* _What the exercise asks_: Copy out the records in full, word for word, without pictures.

(Extracted page text data)
________________________________________
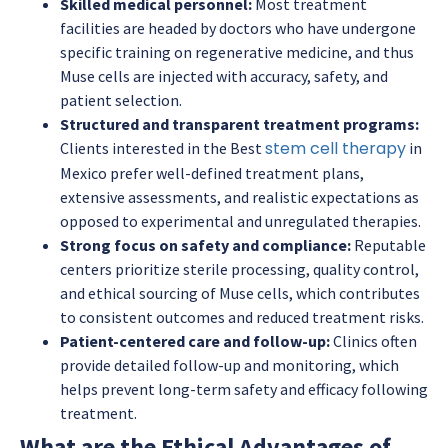
Skilled medical personnel:
Most treatment
facilities are headed by doctors who have undergone
specific training on regenerative medicine, and thus
Muse cells are injected with accuracy, safety, and
patient selection.
Structured and transparent treatment programs:
stem cell therapy
Clients interested in the Best
in
Mexico prefer well-defined treatment plans,
extensive assessments, and realistic expectations as
opposed to experimental and unregulated therapies.
Strong focus on safety and compliance:
Reputable
centers prioritize sterile processing, quality control,
and ethical sourcing of Muse cells, which contributes
to consistent outcomes and reduced treatment risks.
Patient-centered care and follow-up:
Clinics often
provide detailed follow-up and monitoring, which
helps prevent long-term safety and efficacy following
treatment.
What are the Ethical Advantages of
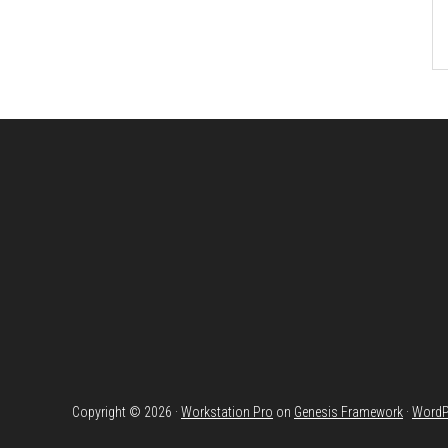
Footer
Copyright © 2026 ·
Workstation Pro
on
Genesis Framework
·
WordP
________________________________________
* _Result_:
Skilled medical personnel:
Most treatment
facilities are headed by doctors who have undergone
specific training on regenerative medicine, and thus
Muse cells are injected with accuracy, safety, and
patient selection.
Structured and transparent treatment programs:
stem cell therapy
Clients interested in the Best
in
Mexico prefer well-defined treatment plans,
extensive assessments, and realistic expectations as
opposed to experimental and unregulated therapies.
Strong focus on safety and compliance:
Reputable
centers prioritize sterile processing, quality control,
and ethical sourcing of Muse cells, which contributes
to consistent outcomes and reduced treatment risks.
Patient-centered care and follow-up:
Clinics often
provide detailed follow-up and monitoring, which
helps prevent long-term safety and efficacy following
treatment.
What are the Ethical Advantages of
Footer
Copyright © 2026 ·
Workstation Pro
on
Genesis Framework
·
WordP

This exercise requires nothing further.